View Full Version : movement adjustment

Mick Noordewier
29-Nov-2005, 18:30
Ok, I've gone out and bought myself a norma 4x5 for my first large format camera, and I have devoured these pages for tutorials on how to adjust movements and focus.

However, I have a problem that is probably just too dumb for words. How do I make fine adjustments? I pick a near and far point for focus for example, and guess at an initial tilt. Then I go to make a small adjustment: the tilt changes as I unlock the standard, changes more as I make a hamfisted try at increasing or decreasing the amount, and then changes again as I lock it back down. How do you make tiny adjustments on an ungeared camera? Shifts and rise are somewhat easier, however, it is actually not very easy to make minor progressive changes. Any advice would be appreciated!

(BTW, there's no posting category for 4x5!)

29-Nov-2005, 18:51
Welcome to LF photography. It can be frustrating at times and patience is required. Being hamfisted doesn't help. Slow down and practice. Most peoples first LF camera is not their last. Once you have worked out everything that is wrong about your camera then you can start looking for the one which you should have bought in the first place( except you didn't know that at the time).

My camera has zero detents for squaring everything. Sounds great until you realise that you often need to make a tiny adjustment just on the edge of the detent which keeps trying to click into the zero position when you don't want it too and before you can get the lock on. Must get round to taking the zero detents off sometime.

29-Nov-2005, 21:44
Practice, my boy, practice.

chris jordan
30-Nov-2005, 00:08
Mick, welcome to LF. One thing I have done with my camera that helps out a lot is to make sure they are very well oiled with machine oil or WD-40. Put a drop on all the threads around the tightening knobs, and on the bushings that the movements move around, so that the movements will be as smooth as possible.
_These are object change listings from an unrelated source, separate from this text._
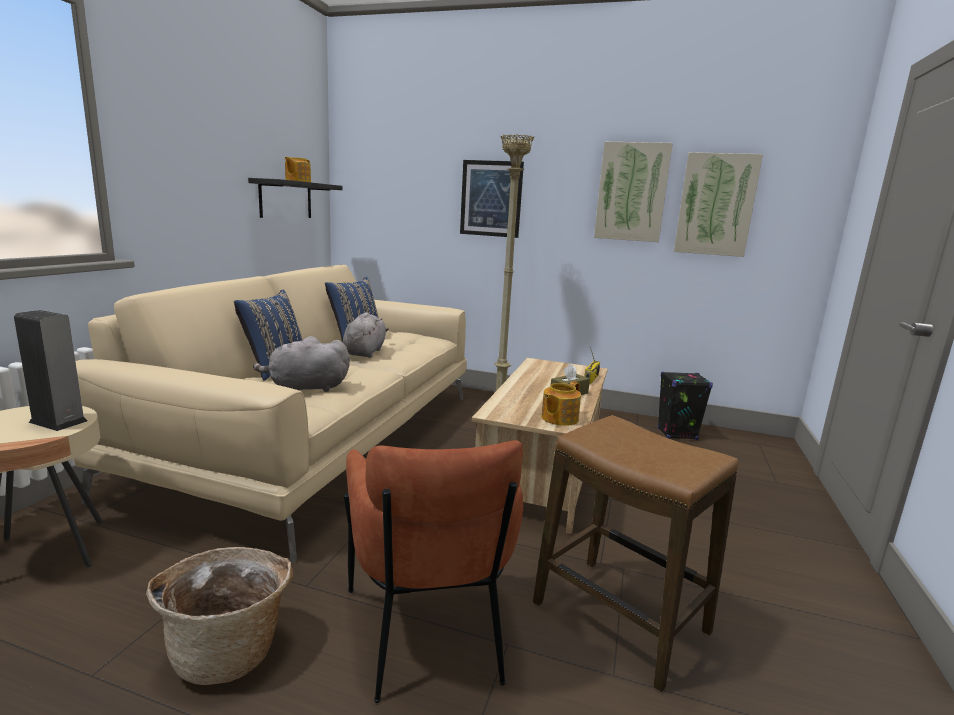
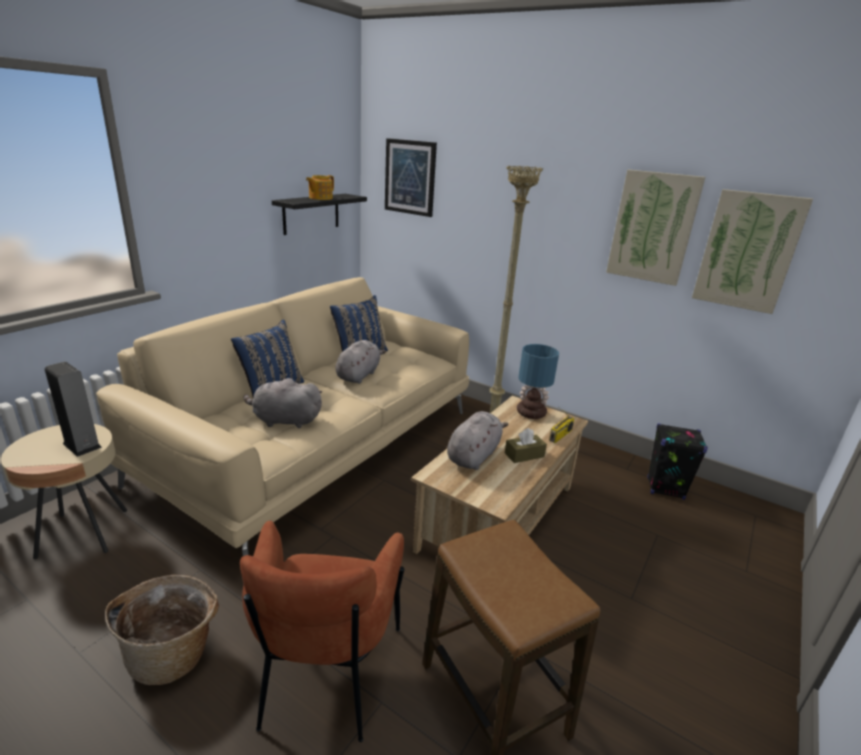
camera: 15 degrees right, 10 degrees up
(491, 198) = (506, 219): picture -> picture (410, 177)
(522, 397) = (474, 455): none -> grey plush toy
(552, 367) = (530, 413): none -> table lamp
(558, 418) = (492, 491): teapot -> none

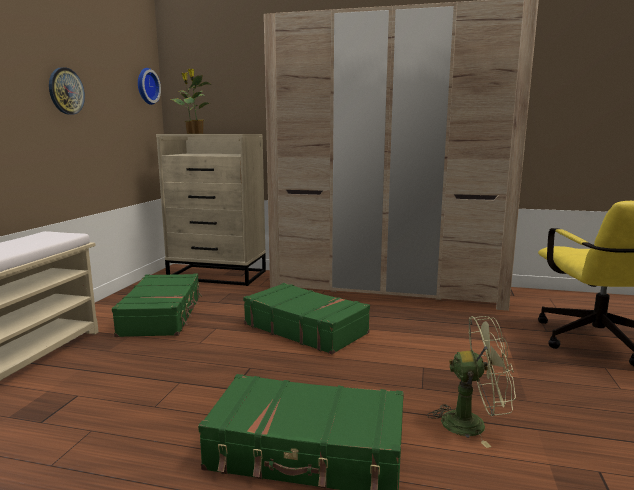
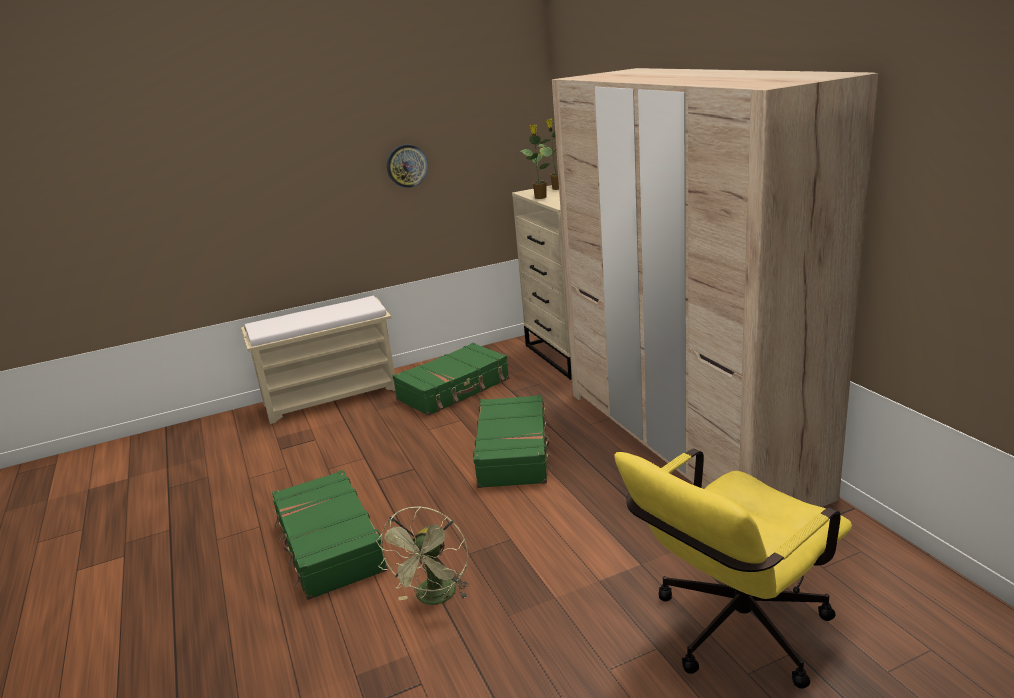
camera: 55 degrees right, 10 degrees up
(146, 86) = (526, 130): wall clock -> none
(473, 423) = (434, 599): green fan -> green fan turned 45 degrees clockwise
You also can try tightening a movement part way without cranking it down; that way if you get it just right it will hold its position but you can adjust it slightly. Then when it's where you want it, you can crank it down. Then after all of that there's always f/64...



Struan Gray
30-Nov-2005, 00:28
I would second the recomendation to clean and very lightly oil the locking mechanisms. Some Normas are very gungy, especilly if they have been over-greased by a previous owner.

There should be a thin washer under the tilt locking knob on the Norma, and I have seen a several standards where it was missing, especially on the rear if the camera has been used with a 5x7 format change set. This makes it much harder to tighten the knob a little for fine-tuning the tilt.
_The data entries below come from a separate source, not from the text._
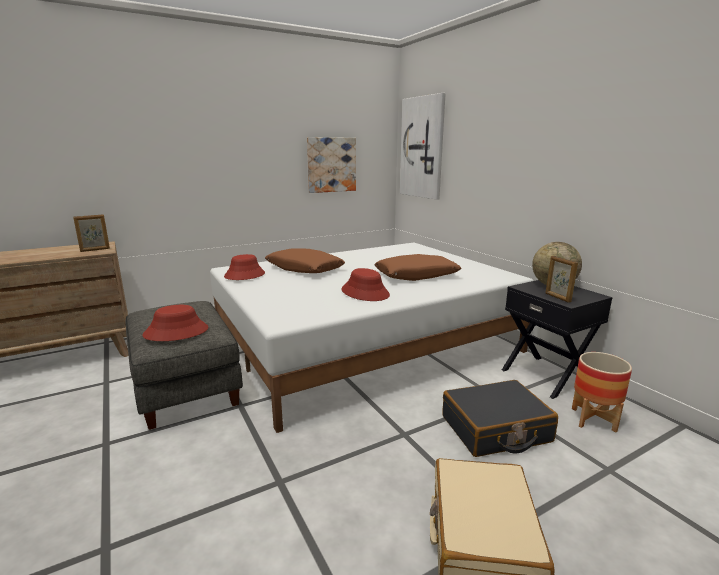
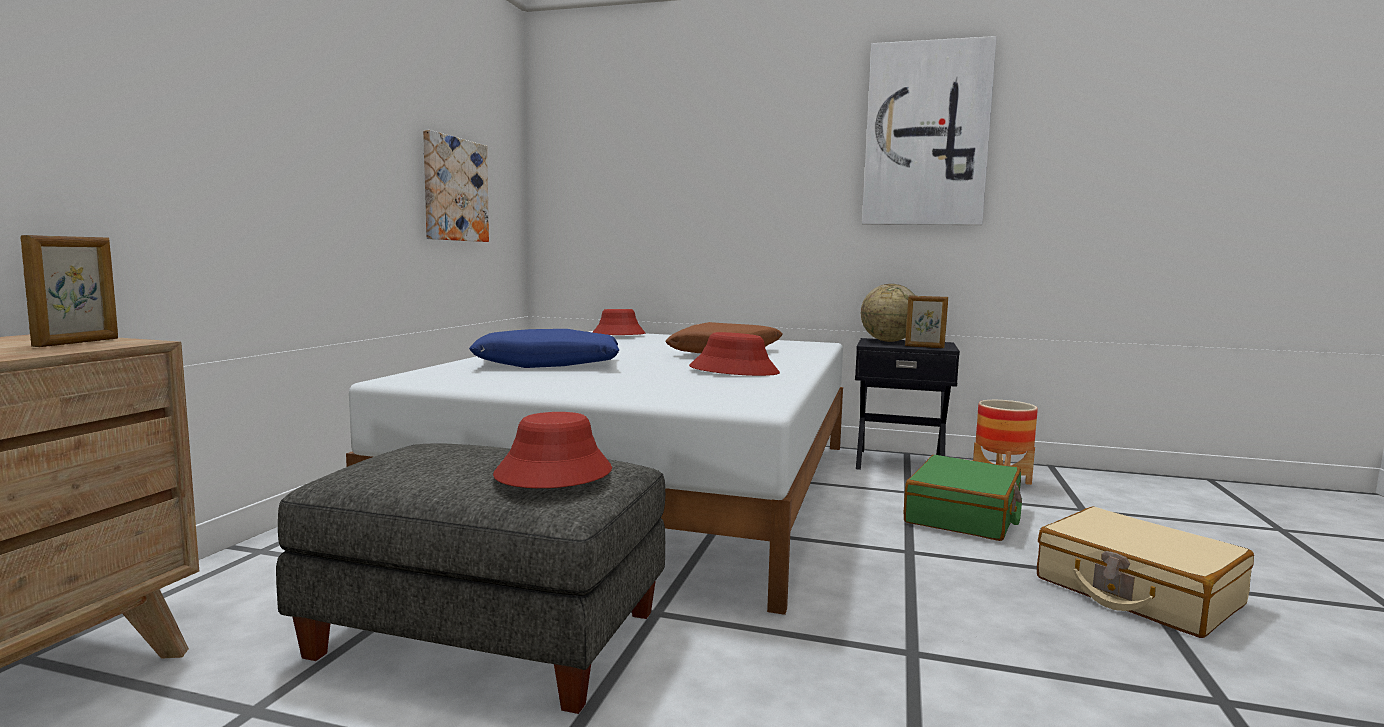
camera: 45 degrees left, 10 degrees down
(244, 275) = (472, 381): red hat -> red hat (618, 335)
(304, 269) = (548, 364): brown pillow -> blue pillow
(422, 148) = (595, 174): picture -> picture (926, 135)
(495, 429) = (963, 515): black suitcase -> green suitcase

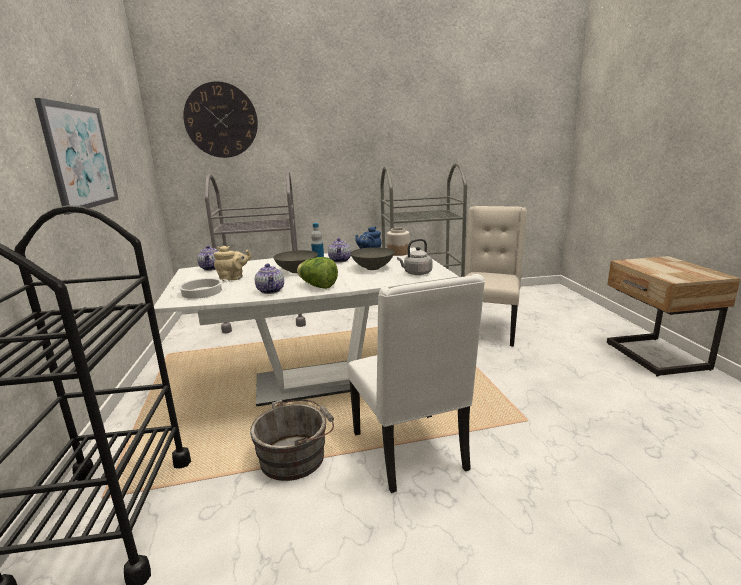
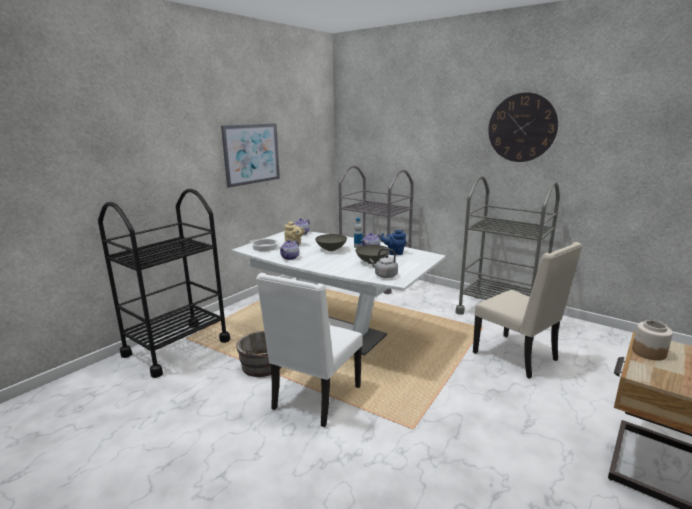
camera: 45 degrees right, 0 degrees up
(221, 120) = (376, 125): wall clock -> wall clock (522, 127)
(317, 286) = (315, 263): lettuce -> none
(398, 253) = (419, 256): jar -> jar (648, 352)
(487, 330) = (517, 356): beige chair -> beige chair turned 75 degrees clockwise

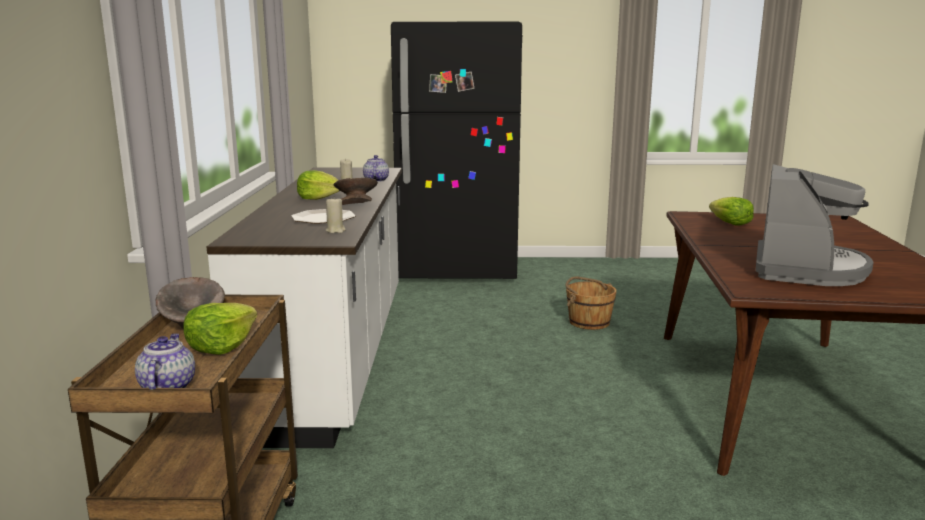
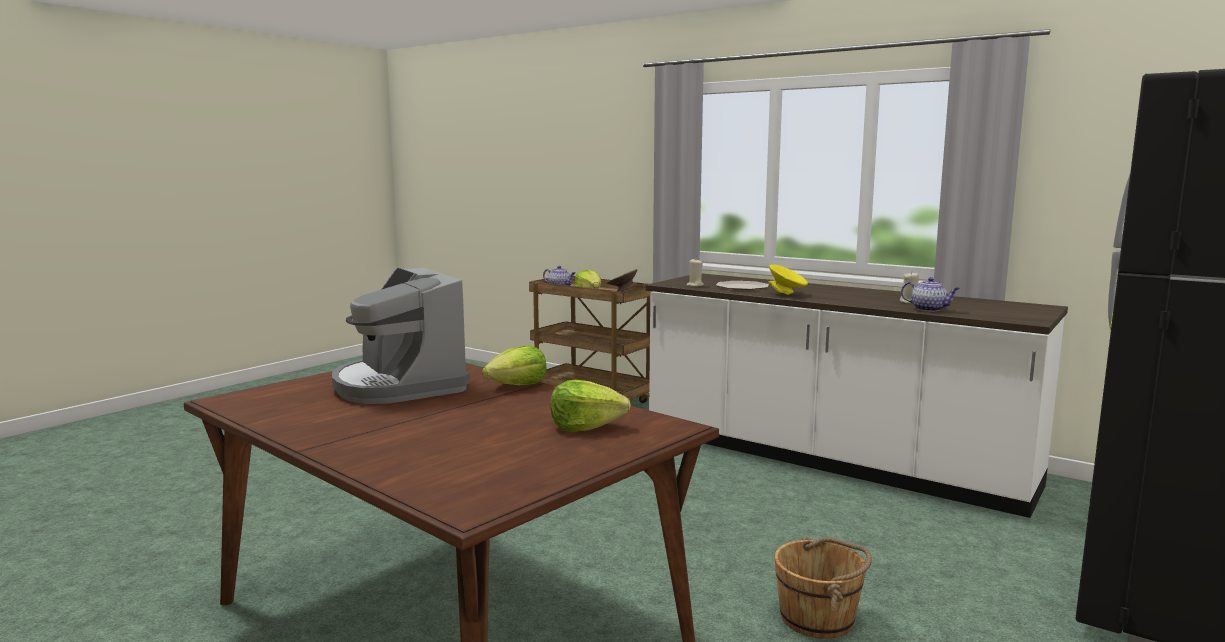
camera: 125 degrees right, 5 degrees down
(319, 198) = (832, 292): lettuce -> lettuce (517, 386)
(356, 204) = (787, 294): grey bowl -> yellow bowl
Otherwise, you just have to practice your chops.

Jorge Gasteazoro
30-Nov-2005, 00:35
If you are doing landscape, extremely fine adjustments are not necesary. Do this, focus on the near object, mark the position of the standard. Focus on the far object, mark the position of the standard. Move the standard to the middle in between the to points you marked for the near and far. Tilt until you see the foreground come into somewhat sharp focus. If you then use an aperture of f/22 or smaller, you will get everything in focus. I have tried the focus, tilt, focus, tilt, focus, tilt, etc.....and I ended up with the same sharp pictures as with the technique I just described, try it, worse that can happen is you mess up one neg.... :-)
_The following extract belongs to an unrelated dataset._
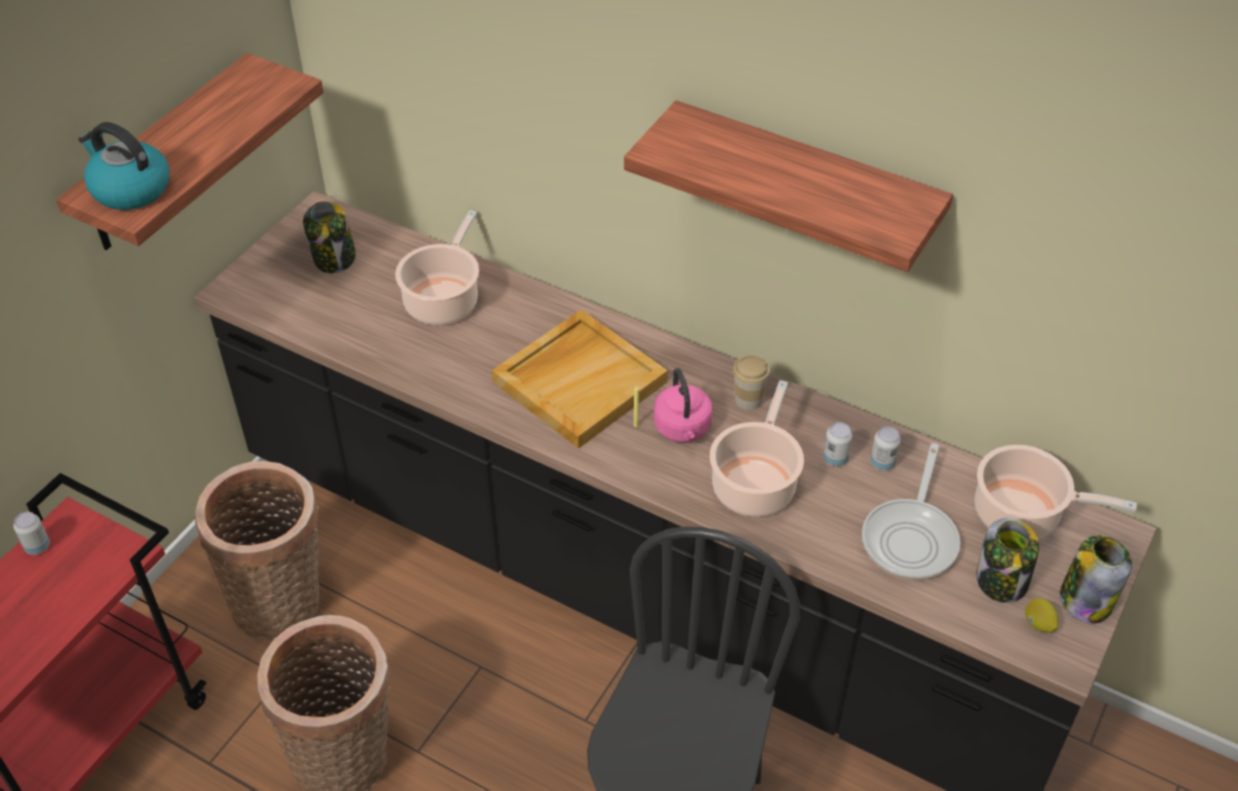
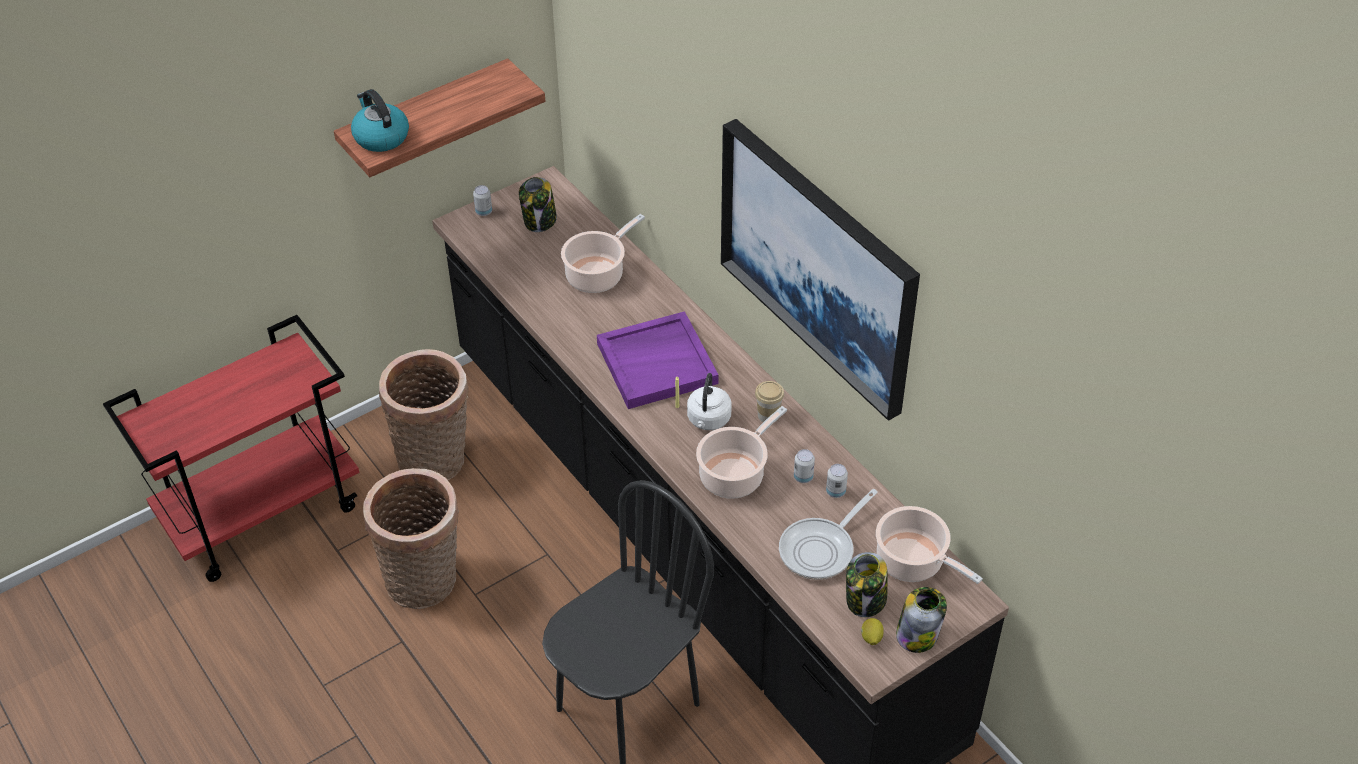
camera: 25 degrees right, 0 degrees up
(37, 546) = (264, 359): can -> can (484, 212)
(580, 381) = (657, 362): beige tray -> purple tray
(683, 429) = (708, 420): pink kettle -> white kettle
(805, 182) = (818, 265): shelf -> picture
BTW, there is no need to turn the camera into a pretzel. For landscape the most you should be tilting is 5 at the most. I have yet to see a situation where I need more than this.

Matt Mengel
30-Nov-2005, 04:54
Big ass hammer.

Struan Gray
30-Nov-2005, 05:27
Jorge is right in general, but if you like using long lenses you will appreciate the extra movements that a monorail gives you. I use an 18" lens a lot, and to lay the plane of focus along the ground you need about 16 of front tilt, more if you're short. With the Norma, this is just doable with the 12" and 6" rail plus end cap, and a single (rather tight) standard bellows.